The Child as a Hero
In the various tales we read in class involving Hansel
and Gretel, Jack and the Beanstalk, and others, the children are highlighted as
the heroes. In these stories death was a high probability for these children,
but they had to work as heroes in order to escape death. For example, in Hansel
and Gretel, the brother sister duo had to outsmart their parents to escape
death. In The Singing Bones, and Jack and the Beanstalk the children had
to uniquely emerge as heroes. It was not as clear as some of the other tales
but the children impacted the stories immensely.
In The Singing
Bones a man and a woman had 25 children. “The man was good, the woman was
bad (Tatar, 254).” The husband was afraid of his wife, and ate whatever she
made for him. Soon, he noticed that some of his children were missing. The wife
lied to him, and said they were staying at the grandmothers’ house. Come to
find out, the wife had been killing the children, and feeding them to the
husband. The children are the heroes because the dead children had a voice and
told the father, “Our mother killed us, our father ate us. We are not in a
coffin, we are not in a cemetery (Tatar, 255).” The father then reacted to this
news by killing his carnivorous wife, burying the children’s bones, and became
vegetarian.
The children in The
Singing Bones may not have been able to escape death due to the mother
killing them, but they still emerge as the heroes of this story because they
saved the father from the evil mother by communicating what had occurred. The
dead children, not only saved the father, but also saved the rest of the
children whom were still alive from being murdered by the mother. The dead
children did not technically save themselves from death, but they are still
heroes for saving the other children, and helping the father realize what he
was doing.
In Joseph Jacobs, Jack
and the Beanstalk, Jack is a child hero. Jack, and his mother lived
together and were very poor. They were often hungry. Jack’s mother sent him to
sell there cow in order to get money for necessity’s for survival. Jack ran
into a mysterious man, and sold the cow for magic beans. When he arrived with
the beans, his mother threw them out into the yard, and was very upset that
Jack sold there only source of money for a trick. Come to find out, the beans
sprouted into a large beanstalk. Jack climbed the beanstalk, and ran into an
ogress, and an ogre. The ogress was more motherly toward Jack, but the ogre did
not like Jack. Jack had to outsmart the ogre in order to steal multiple gold
items from them including a golden egg, hen, and harp. Jack successfully gained
the golden items, and brought them back to his mother. They cut down the
beanstalk, and now had plenty of money, and Jack even married a “great princess
(Tatar, 277).”
Jack is the hero in this story because even though at
first his mother thought he was being a stupid child, and they would starve due
to his careless actions, he ended up helping the family become rich. Jack had
to be brave in order to face the ogre, and still managed to overcome the challenges
as a child, and successfully bring back wealth for his mother.
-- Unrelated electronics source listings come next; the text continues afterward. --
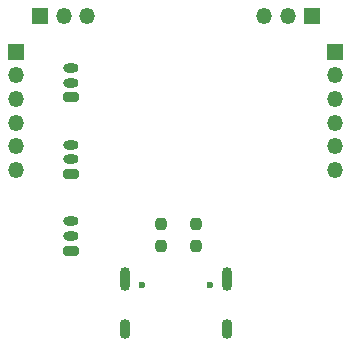
<source format=gbs>
G04 #@! TF.GenerationSoftware,KiCad,Pcbnew,8.0.8-8.0.8-0~ubuntu24.04.1*
G04 #@! TF.CreationDate,2025-01-27T21:39:09+01:00*
G04 #@! TF.ProjectId,KICad_Files,4b494361-645f-4466-996c-65732e6b6963,1*
G04 #@! TF.SameCoordinates,Original*
G04 #@! TF.FileFunction,Soldermask,Bot*
G04 #@! TF.FilePolarity,Negative*
%FSLAX46Y46*%
G04 Gerber Fmt 4.6, Leading zero omitted, Abs format (unit mm)*
G04 Created by KiCad (PCBNEW 8.0.8-8.0.8-0~ubuntu24.04.1) date 2025-01-27 21:39:09*
%MOMM*%
%LPD*%
G01*
G04 APERTURE LIST*
G04 Aperture macros list*
%AMRoundRect*
0 Rectangle with rounded corners*
0 $1 Rounding radius*
0 $2 $3 $4 $5 $6 $7 $8 $9 X,Y pos of 4 corners*
0 Add a 4 corners polygon primitive as box body*
4,1,4,$2,$3,$4,$5,$6,$7,$8,$9,$2,$3,0*
0 Add four circle primitives for the rounded corners*
1,1,$1+$1,$2,$3*
1,1,$1+$1,$4,$5*
1,1,$1+$1,$6,$7*
1,1,$1+$1,$8,$9*
0 Add four rect primitives between the rounded corners*
20,1,$1+$1,$2,$3,$4,$5,0*
20,1,$1+$1,$4,$5,$6,$7,0*
20,1,$1+$1,$6,$7,$8,$9,0*
20,1,$1+$1,$8,$9,$2,$3,0*%
G04 Aperture macros list end*
%ADD10R,1.350000X1.350000*%
%ADD11O,1.350000X1.350000*%
%ADD12RoundRect,0.200000X0.450000X-0.200000X0.450000X0.200000X-0.450000X0.200000X-0.450000X-0.200000X0*%
%ADD13O,1.300000X0.800000*%
%ADD14C,0.600000*%
%ADD15O,0.900000X2.000000*%
%ADD16O,0.900000X1.700000*%
%ADD17RoundRect,0.237500X-0.237500X0.250000X-0.237500X-0.250000X0.237500X-0.250000X0.237500X0.250000X0*%
G04 APERTURE END LIST*
D10*
X120300001Y-88900001D03*
D11*
X120300001Y-90900001D03*
X120300001Y-92900001D03*
X120300001Y-94900001D03*
X120300001Y-96900001D03*
X120300001Y-98900001D03*
D12*
X97950001Y-105750001D03*
D13*
X97950001Y-104500001D03*
X97950001Y-103250001D03*
D10*
X95300001Y-85900001D03*
D11*
X97300001Y-85900001D03*
X99300001Y-85900001D03*
D14*
X103910001Y-108650001D03*
X109690001Y-108650001D03*
D15*
X102480001Y-108170001D03*
D16*
X102480001Y-112340001D03*
D15*
X111120001Y-108170001D03*
D16*
X111120001Y-112340001D03*
D10*
X118300001Y-85900001D03*
D11*
X116300001Y-85900001D03*
X114300001Y-85900001D03*
D12*
X97950001Y-99250001D03*
D13*
X97950001Y-98000001D03*
X97950001Y-96750001D03*
D10*
X93300001Y-88900001D03*
D11*
X93300001Y-90900001D03*
X93300001Y-92900001D03*
X93300001Y-94900001D03*
X93300001Y-96900001D03*
X93300001Y-98900001D03*
D12*
X97950001Y-92750001D03*
D13*
X97950001Y-91500001D03*
X97950001Y-90250001D03*
D17*
X105575001Y-103475001D03*
X105575001Y-105300001D03*
X108550001Y-103487501D03*
X108550001Y-105312501D03*
M02*

</source>
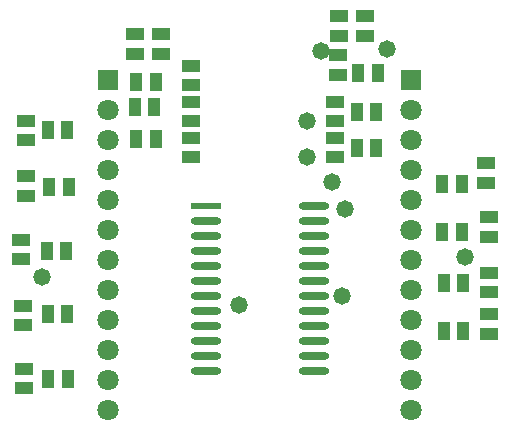
<source format=gts>
G04*
G04 #@! TF.GenerationSoftware,Altium Limited,Altium Designer,22.2.1 (43)*
G04*
G04 Layer_Color=8388736*
%FSLAX25Y25*%
%MOIN*%
G70*
G04*
G04 #@! TF.SameCoordinates,2AA56CA8-B71A-46B7-BD27-B25D333C2BD2*
G04*
G04*
G04 #@! TF.FilePolarity,Negative*
G04*
G01*
G75*
G04:AMPARAMS|DCode=17|XSize=102.47mil|YSize=24.49mil|CornerRadius=12.25mil|HoleSize=0mil|Usage=FLASHONLY|Rotation=0.000|XOffset=0mil|YOffset=0mil|HoleType=Round|Shape=RoundedRectangle|*
%AMROUNDEDRECTD17*
21,1,0.10247,0.00000,0,0,0.0*
21,1,0.07798,0.02449,0,0,0.0*
1,1,0.02449,0.03899,0.00000*
1,1,0.02449,-0.03899,0.00000*
1,1,0.02449,-0.03899,0.00000*
1,1,0.02449,0.03899,0.00000*
%
%ADD17ROUNDEDRECTD17*%
%ADD18R,0.10247X0.02449*%
%ADD19R,0.04147X0.06115*%
%ADD20R,0.06115X0.04147*%
%ADD21C,0.07099*%
%ADD22R,0.07099X0.07099*%
%ADD23C,0.05800*%
D17*
X110474Y76600D02*
D03*
Y71600D02*
D03*
Y66600D02*
D03*
Y61600D02*
D03*
Y56600D02*
D03*
Y51600D02*
D03*
Y46600D02*
D03*
Y41600D02*
D03*
Y36600D02*
D03*
Y31600D02*
D03*
Y26600D02*
D03*
Y21600D02*
D03*
X74526D02*
D03*
Y26600D02*
D03*
Y31600D02*
D03*
Y36600D02*
D03*
Y41600D02*
D03*
Y46600D02*
D03*
Y51600D02*
D03*
Y56600D02*
D03*
Y61600D02*
D03*
Y66600D02*
D03*
Y71600D02*
D03*
D18*
Y76600D02*
D03*
D19*
X28248Y40600D02*
D03*
X21752D02*
D03*
X28496Y19100D02*
D03*
X22000D02*
D03*
X131248Y96100D02*
D03*
X124752D02*
D03*
X131248Y108100D02*
D03*
X124752D02*
D03*
X131748Y121100D02*
D03*
X125252D02*
D03*
X22252Y83100D02*
D03*
X28748D02*
D03*
X21752Y102100D02*
D03*
X28248D02*
D03*
X57748Y99100D02*
D03*
X51252D02*
D03*
X57748Y118100D02*
D03*
X51252D02*
D03*
X57248Y109600D02*
D03*
X50752D02*
D03*
X21500Y61600D02*
D03*
X27996D02*
D03*
X153752Y35100D02*
D03*
X160248D02*
D03*
X153752Y51100D02*
D03*
X160248D02*
D03*
X153252Y68100D02*
D03*
X159748D02*
D03*
X153252Y84100D02*
D03*
X159748D02*
D03*
D20*
X127500Y133352D02*
D03*
Y139848D02*
D03*
X119000D02*
D03*
Y133352D02*
D03*
X59500Y133848D02*
D03*
Y127352D02*
D03*
X51000D02*
D03*
Y133848D02*
D03*
X169000Y34100D02*
D03*
Y40596D02*
D03*
Y47852D02*
D03*
Y54348D02*
D03*
Y66352D02*
D03*
Y72848D02*
D03*
X117500Y99348D02*
D03*
Y92852D02*
D03*
Y111348D02*
D03*
Y104852D02*
D03*
X118500Y120352D02*
D03*
Y126848D02*
D03*
X14000Y22348D02*
D03*
Y15852D02*
D03*
X13500Y43348D02*
D03*
Y36852D02*
D03*
X13000Y65348D02*
D03*
Y58852D02*
D03*
X14500Y86600D02*
D03*
Y80104D02*
D03*
Y98600D02*
D03*
Y105096D02*
D03*
X69500Y99348D02*
D03*
Y92852D02*
D03*
Y116852D02*
D03*
Y123348D02*
D03*
Y111348D02*
D03*
Y104852D02*
D03*
X168000Y84352D02*
D03*
Y90848D02*
D03*
D21*
X142745Y8620D02*
D03*
Y18620D02*
D03*
Y28620D02*
D03*
Y48620D02*
D03*
Y58620D02*
D03*
Y78620D02*
D03*
Y98620D02*
D03*
Y108620D02*
D03*
Y88620D02*
D03*
Y68620D02*
D03*
Y38620D02*
D03*
X41945D02*
D03*
Y68620D02*
D03*
Y88620D02*
D03*
Y108620D02*
D03*
Y98620D02*
D03*
Y78620D02*
D03*
Y58620D02*
D03*
Y48620D02*
D03*
Y28620D02*
D03*
Y18620D02*
D03*
Y8620D02*
D03*
D22*
X142745Y118620D02*
D03*
X41945D02*
D03*
D23*
X135000Y129100D02*
D03*
X121000Y75600D02*
D03*
X85500Y43600D02*
D03*
X19900Y53100D02*
D03*
X119900Y46600D02*
D03*
X161000Y59600D02*
D03*
X113000Y128200D02*
D03*
X108100Y104852D02*
D03*
Y92852D02*
D03*
X116400Y84700D02*
D03*
M02*

</source>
Bettelheim discusses the meaning of these stories from a
Freudian point of view. His viewpoint is that the stories give insight to “childhood
anxieties, and deep disappointments (Bettelheim, 159.)” He also talks about the
“consequences of trying to deal with life’s problems by means of regression and
denial, which reduces ones ability to solve problems (Bettelheim, 160).” This speaks
on both of the stories I analyzed closely. In The Singing Bones the children regressed to the mother killing them
before it was too late, and many children already died. Also in Jack and the Beanstalk, he regressed to their
problem of being poor for making a careless decision of trading the cow for
magic beans. In both stories, the children still emerge as heroes in the end,
and solve their problems in unique ways.